Таким всегда мало, думал Александр Бальтазарович. Их аппетиты со временем только растут, и вскоре его змиева натура потребует новых, еще не испытанных наслаждений. Он замучит эту женщину, может быть, медленно и постепенно, но со все нарастающей жестокостью. Сейчас, судя по тому, как она смотрит, вернее, нет, наоборот, судя по тому, как она не смотрит на него, ей тяжело даже дышать одним с ним воздухом. Пытка духовная будет дополняться физическими страданиями. Впрочем, наверняка все это уже есть. Она ведь не декоративная собачонка, она красивая женщина, а он назвал ее женой. Ох-х!
«Уйми свою фантазию, – уговаривал себя Александр Бальтазарович, – и хватит уже психологических экзерсисов. Может быть, все и не так. Может быть, ей нравится, а я навоображал, нагородил с три короба.

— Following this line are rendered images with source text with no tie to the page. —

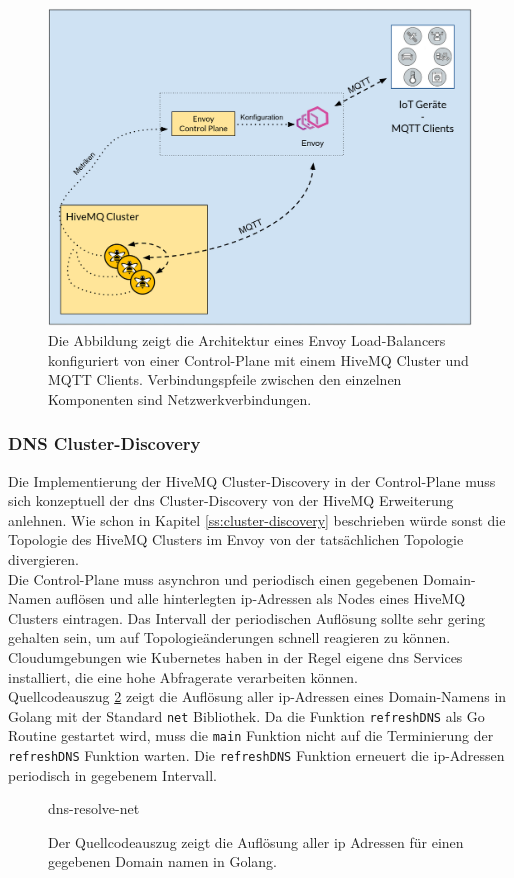 \begin{figure}[h]
    \centering
    \includegraphics[scale=0.36]{images/control-plane-architecture.png}
    \caption{Die Abbildung zeigt die Architektur eines Envoy Load-Balancers konfiguriert von einer Control-Plane mit einem HiveMQ Cluster und MQTT Clients. Verbindungspfeile zwischen den einzelnen Komponenten sind Netzwerkverbindungen.}
    \label{fig:control-plane-architecture}
\end{figure}

\subsubsection{DNS Cluster-Discovery} \label{ss:dns-discovery}
Die Implementierung der HiveMQ Cluster-Discovery in der Control-Plane muss sich konzeptuell der \ac{dns} Cluster-Discovery von der HiveMQ Erweiterung anlehnen. Wie schon in Kapitel \ref{ss:cluster-discovery} beschrieben würde sonst die Topologie des HiveMQ Clusters im Envoy von der tatsächlichen Topologie divergieren.
\\
Die Control-Plane muss asynchron und periodisch einen gegebenen Domain-Namen auflösen und alle hinterlegten \ac{ip}-Adressen als Nodes eines HiveMQ Clusters eintragen. Das Intervall der periodischen Auflösung sollte sehr gering gehalten sein, um auf Topologieänderungen schnell reagieren zu können.
Cloudumgebungen wie Kubernetes haben in der Regel eigene \ac{dns} Services installiert, die eine hohe Abfragerate verarbeiten können.
\\
Quellcodeauszug \ref{code:dns-resolve-net} zeigt die Auflösung aller \ac{ip}-Adressen eines Domain-Namens in Golang mit der Standard \verb|net| Bibliothek. Da die Funktion \verb|refreshDNS| als Go Routine gestartet wird, muss die \verb|main| Funktion nicht auf die Terminierung der \verb|refreshDNS| Funktion warten. Die \verb|refreshDNS| Funktion erneuert die \ac{ip}-Adressen periodisch in gegebenem Intervall.
\begin{figure}
    {dns-resolve-net}
    \caption{Der Quellcodeauszug zeigt die Auflösung aller \ac{ip} Adressen für einen gegebenen Domain namen in Golang.}
    \label{code:dns-resolve-net}
\end{figure}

Другая бы жизни себя лишила, а она – ничего, по ресторанам ходит. Почему бы это, а?»
Но версия о счастливом сосуществовании Марии и Изюмского никак не приживалась в душе у Александра Бальтазаровича, воспитанного на рыцарских романах Вальтера Скотта, на балладах о рыцарях Круглого стола, на истории о Тристане и Изольде. Он обладал гибким художественным воображением, а также логикой человека, знакомого с миром формул, и наблюдательностью ученого. По образованию Лунин был горным инженером, а по призванию, как ему казалось, – артистом в широком смысле этого слова.
Александр Бальтазарович вел двойную жизнь. Недаром он появился в «ХЛАМе» не в военном френче, а в мешковатом костюме-тройке и даже при галстуке. Впрочем, галстук был повязан низко, а верхняя пуговка рубахи расстегнута, что считалось довольно смелым жестом для человека военного. Ни от кого в «ХЛАМе», где у него завелись добрые приятели, он не скрывал своей принадлежности к Красной армии. А в командирских кругах все знали о его пристрастии к изящным искусствам, о том, что он возит с собою ящик с масляными красками в закрученных свинцовых тубах и правдами и неправдами старается пополнять их запас.
Лунин, в свою бытность студентом Санкт-Петербургского горного института, посещал рисовальные классы Академии художеств, благо что от широкой лестницы Горного до храма изобразительного искусства рукой подать по набережной. Он, правда, не стал хоть сколько-нибудь известным художником, он даже рисовать толком не выучился, но страдал, если в течение долгого времени не представлялось возможности вооружиться кистью, а не револьвером, как теперь. И за счастье почитал он в последнее время, если кроме сажи и цинковых белил невысохшими оставались умбра или желтая охра и хотя бы капелька берлинской лазури или кобальта. Он жидко, в целях экономии, разводил оставшиеся краски мутным скипидаром и наносил их на то, что было под рукой (о настоящем холсте, натянутом на подрамник, мечтать давно уже не приходилось): на кусок жести, чемоданную фанеру, старую клеенку, гладкую деревяшку, обойную бумагу.